■ WORK INSTRUCTIONS:
Every line of the data is to be reproduced exactly.

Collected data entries
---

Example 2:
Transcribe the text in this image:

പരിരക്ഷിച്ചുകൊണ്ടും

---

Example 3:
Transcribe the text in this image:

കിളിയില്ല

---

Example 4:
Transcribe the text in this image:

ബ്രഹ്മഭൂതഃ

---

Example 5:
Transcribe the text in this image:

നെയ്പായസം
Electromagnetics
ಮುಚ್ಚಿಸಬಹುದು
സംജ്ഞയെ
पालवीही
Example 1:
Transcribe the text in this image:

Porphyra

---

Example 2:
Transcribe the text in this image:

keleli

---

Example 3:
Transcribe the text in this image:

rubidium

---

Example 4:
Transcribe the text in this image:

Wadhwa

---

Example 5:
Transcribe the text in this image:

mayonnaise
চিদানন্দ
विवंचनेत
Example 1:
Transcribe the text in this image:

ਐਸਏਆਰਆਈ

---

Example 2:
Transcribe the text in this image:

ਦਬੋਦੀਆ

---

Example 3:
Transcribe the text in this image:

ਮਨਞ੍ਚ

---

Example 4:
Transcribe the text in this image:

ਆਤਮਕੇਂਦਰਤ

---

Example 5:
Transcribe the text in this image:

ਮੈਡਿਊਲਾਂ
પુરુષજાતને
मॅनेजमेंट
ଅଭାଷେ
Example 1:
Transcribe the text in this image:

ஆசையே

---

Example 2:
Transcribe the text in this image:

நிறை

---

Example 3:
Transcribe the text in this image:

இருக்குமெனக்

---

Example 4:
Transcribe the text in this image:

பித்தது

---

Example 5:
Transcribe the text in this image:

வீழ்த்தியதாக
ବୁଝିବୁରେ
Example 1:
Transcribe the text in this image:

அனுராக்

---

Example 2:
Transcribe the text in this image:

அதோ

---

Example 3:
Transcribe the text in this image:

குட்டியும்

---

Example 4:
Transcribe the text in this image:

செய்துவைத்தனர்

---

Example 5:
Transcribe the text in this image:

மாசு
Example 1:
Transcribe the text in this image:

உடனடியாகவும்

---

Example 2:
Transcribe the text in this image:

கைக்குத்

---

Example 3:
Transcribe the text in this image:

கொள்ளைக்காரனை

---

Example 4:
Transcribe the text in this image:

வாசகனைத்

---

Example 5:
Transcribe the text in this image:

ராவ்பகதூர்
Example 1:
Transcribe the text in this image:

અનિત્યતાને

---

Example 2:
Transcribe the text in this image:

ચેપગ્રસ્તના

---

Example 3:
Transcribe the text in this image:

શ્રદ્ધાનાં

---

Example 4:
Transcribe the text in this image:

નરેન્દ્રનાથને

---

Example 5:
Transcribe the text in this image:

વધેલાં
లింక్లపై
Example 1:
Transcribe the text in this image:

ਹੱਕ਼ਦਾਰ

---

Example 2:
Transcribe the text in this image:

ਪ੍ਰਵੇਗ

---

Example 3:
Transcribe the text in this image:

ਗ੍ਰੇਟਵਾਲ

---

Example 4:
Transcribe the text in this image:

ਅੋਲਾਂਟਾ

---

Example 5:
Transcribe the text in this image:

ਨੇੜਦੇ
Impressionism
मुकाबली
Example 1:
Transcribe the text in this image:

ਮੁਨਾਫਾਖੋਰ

■ SOLUTION TO THE EXERCISE:
---

Example 2:
Transcribe the text in this image:

പരിരക്ഷിച്ചുകൊണ്ടും

---

Example 3:
Transcribe the text in this image:

കിളിയില്ല

---

Example 4:
Transcribe the text in this image:

ബ്രഹ്മഭൂതഃ

---

Example 5:
Transcribe the text in this image:

നെയ്പായസം
Electromagnetics
ಮುಚ್ಚಿಸಬಹುದು
സംജ്ഞയെ
पालवीही
Example 1:
Transcribe the text in this image:

Porphyra

---

Example 2:
Transcribe the text in this image:

keleli

---

Example 3:
Transcribe the text in this image:

rubidium

---

Example 4:
Transcribe the text in this image:

Wadhwa

---

Example 5:
Transcribe the text in this image:

mayonnaise
চিদানন্দ
विवंचनेत
Example 1:
Transcribe the text in this image:

ਐਸਏਆਰਆਈ

---

Example 2:
Transcribe the text in this image:

ਦਬੋਦੀਆ

---

Example 3:
Transcribe the text in this image:

ਮਨਞ੍ਚ

---

Example 4:
Transcribe the text in this image:

ਆਤਮਕੇਂਦਰਤ

---

Example 5:
Transcribe the text in this image:

ਮੈਡਿਊਲਾਂ
પુરુષજાતને
मॅनेजमेंट
ଅଭାଷେ
Example 1:
Transcribe the text in this image:

ஆசையே

---

Example 2:
Transcribe the text in this image:

நிறை

---

Example 3:
Transcribe the text in this image:

இருக்குமெனக்

---

Example 4:
Transcribe the text in this image:

பித்தது

---

Example 5:
Transcribe the text in this image:

வீழ்த்தியதாக
ବୁଝିବୁରେ
Example 1:
Transcribe the text in this image:

அனுராக்

---

Example 2:
Transcribe the text in this image:

அதோ

---

Example 3:
Transcribe the text in this image:

குட்டியும்

---

Example 4:
Transcribe the text in this image:

செய்துவைத்தனர்

---

Example 5:
Transcribe the text in this image:

மாசு
Example 1:
Transcribe the text in this image:

உடனடியாகவும்

---

Example 2:
Transcribe the text in this image:

கைக்குத்

---

Example 3:
Transcribe the text in this image:

கொள்ளைக்காரனை

---

Example 4:
Transcribe the text in this image:

வாசகனைத்

---

Example 5:
Transcribe the text in this image:

ராவ்பகதூர்
Example 1:
Transcribe the text in this image:

અનિત્યતાને

---

Example 2:
Transcribe the text in this image:

ચેપગ્રસ્તના

---

Example 3:
Transcribe the text in this image:

શ્રદ્ધાનાં

---

Example 4:
Transcribe the text in this image:

નરેન્દ્રનાથને

---

Example 5:
Transcribe the text in this image:

વધેલાં
లింక్లపై
Example 1:
Transcribe the text in this image:

ਹੱਕ਼ਦਾਰ

---

Example 2:
Transcribe the text in this image:

ਪ੍ਰਵੇਗ

---

Example 3:
Transcribe the text in this image:

ਗ੍ਰੇਟਵਾਲ

---

Example 4:
Transcribe the text in this image:

ਅੋਲਾਂਟਾ

---

Example 5:
Transcribe the text in this image:

ਨੇੜਦੇ
Impressionism
मुकाबली
Example 1:
Transcribe the text in this image:

ਮੁਨਾਫਾਖੋਰ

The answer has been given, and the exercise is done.